Why do you think the Canada Games presents such a good opportunity for students at Brock?
The Canada Games is a major event being run with connections to Brock University, which allows students to work on projects with real-world applications. This presents an opportunity for students to see the Games as an opening to have an impact on their community through these events. The design of COSC 4P02 this year was done in such a way that it allows the students to serve as software developers working for a client that has requested an application with specific features and timelines. This gives students a very real development experience while allowing them to learn about different technologies and integrate them as part of the development cycle. The chatbot was chosen because it can be beneficial for the Games and uses software that requires a variety of valuable programming skills, such as data scraping, database management, artificial intelligence and natural language processing.
Do you have any suggestions for ways your colleagues can use the Games to enhance teaching and learning opportunities in their courses?
Other professors at Brock University can utilize the Canada Games in similar ways to provide real-world scenarios to students engaged in coursework that could benefit from a very modern and relevant event. Project courses can benefit from this especially well, as using an external event such as the Canada Games provides a very practical project that one could see outside of a school setting, helping to provide a more hands-on education experience. In addition, finding meaningful ways to integrate the Canada Games into coursework and research will allow students to learn more about the event and its importance. The Games present a unique opportunity for research particularly, as there will be a lot of data to collect, allowing data-driven projects to have a wealth of information to take from.

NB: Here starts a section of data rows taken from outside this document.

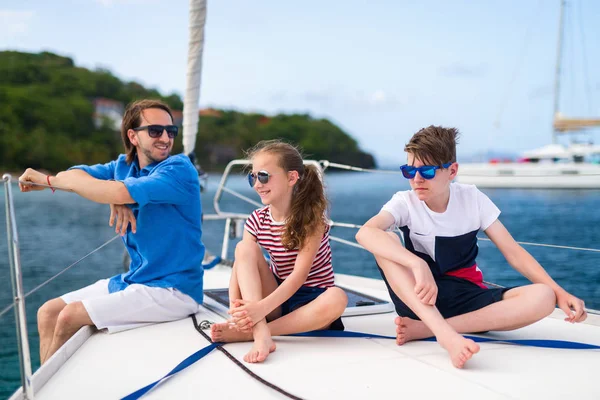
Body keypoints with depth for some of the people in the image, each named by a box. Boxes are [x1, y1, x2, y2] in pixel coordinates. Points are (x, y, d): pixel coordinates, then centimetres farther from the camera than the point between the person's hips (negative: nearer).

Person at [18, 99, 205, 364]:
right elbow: (74, 175, -1)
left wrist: (50, 180, -16)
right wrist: (112, 197, -21)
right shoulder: (124, 166, 8)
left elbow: (120, 193, -27)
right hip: (134, 280, 8)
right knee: (48, 313, 3)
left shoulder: (179, 169, -15)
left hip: (173, 290, -8)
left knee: (71, 316, -16)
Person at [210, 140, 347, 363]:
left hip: (310, 301, -3)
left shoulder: (311, 218, -14)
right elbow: (240, 269, -12)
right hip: (276, 298, 3)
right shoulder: (257, 220, -2)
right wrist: (236, 308, -32)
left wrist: (263, 307, -39)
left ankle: (247, 333, -33)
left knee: (337, 298, -37)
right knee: (244, 248, -18)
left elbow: (300, 274, -25)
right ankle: (261, 333, -36)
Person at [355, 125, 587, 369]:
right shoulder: (405, 202, -9)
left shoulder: (473, 199, -3)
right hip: (419, 298, -2)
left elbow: (512, 251, -3)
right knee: (385, 242, -28)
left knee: (542, 297, -24)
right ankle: (446, 335, -43)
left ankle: (424, 329, -29)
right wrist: (418, 265, -45)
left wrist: (559, 293, -16)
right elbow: (365, 233, -30)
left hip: (467, 298, 2)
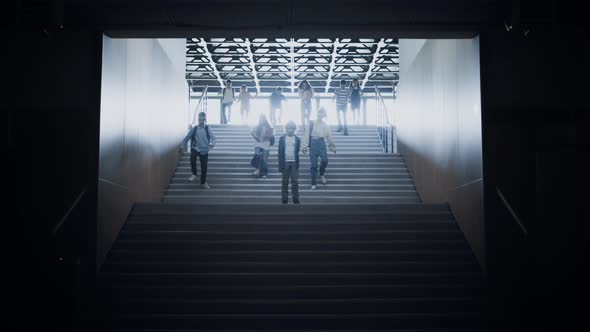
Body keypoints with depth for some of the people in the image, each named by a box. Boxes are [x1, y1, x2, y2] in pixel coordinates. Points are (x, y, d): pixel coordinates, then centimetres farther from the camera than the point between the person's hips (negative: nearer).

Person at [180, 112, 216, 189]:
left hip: (204, 150, 0)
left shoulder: (208, 129, 1)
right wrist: (182, 145, 4)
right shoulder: (194, 129, 4)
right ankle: (194, 174, -15)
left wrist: (212, 144, -31)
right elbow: (187, 137, 11)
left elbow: (213, 137, -10)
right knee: (192, 159, -32)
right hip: (195, 148, 0)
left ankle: (203, 183, 20)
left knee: (204, 167, 4)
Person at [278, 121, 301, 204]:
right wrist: (280, 165, -3)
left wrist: (297, 163, 1)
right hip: (285, 162, 0)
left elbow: (297, 152, 8)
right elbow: (280, 152, 2)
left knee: (295, 182, -2)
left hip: (294, 163, 0)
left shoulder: (297, 139, 5)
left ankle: (296, 199, 2)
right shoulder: (282, 138, 3)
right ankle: (284, 199, 9)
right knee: (285, 182, 4)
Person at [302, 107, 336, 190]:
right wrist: (304, 146, -5)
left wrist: (332, 147, 17)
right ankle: (313, 184, 9)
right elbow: (306, 135, -1)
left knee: (325, 160, -18)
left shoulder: (326, 126, 10)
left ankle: (322, 174, 14)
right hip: (313, 143, -2)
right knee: (314, 165, -2)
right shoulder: (311, 123, 1)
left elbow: (329, 137, 15)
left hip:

This can include analytics, pattern analysis, machine learning and many other different types of data-driven research and developmental projects.
Once the Games are finished, how do you plan to continue using this new idea in your course?
The idea to use a chatbot as the COSC 4P02 project itself may have been born for use with the Canada Summer Games; however, the merits of this type of software and its development being used as an education tool will be able to continue. Students this year were given the choice between working on a Brock University version of the chatbot, or the Canada Games version, and both of these chatbots had many common features. It is our hope that we can continue to build out this chatbot, through the COSC 4P02 course, to eventually provide a wealth of information for Brock University, the surrounding Niagara region and any future events in the area.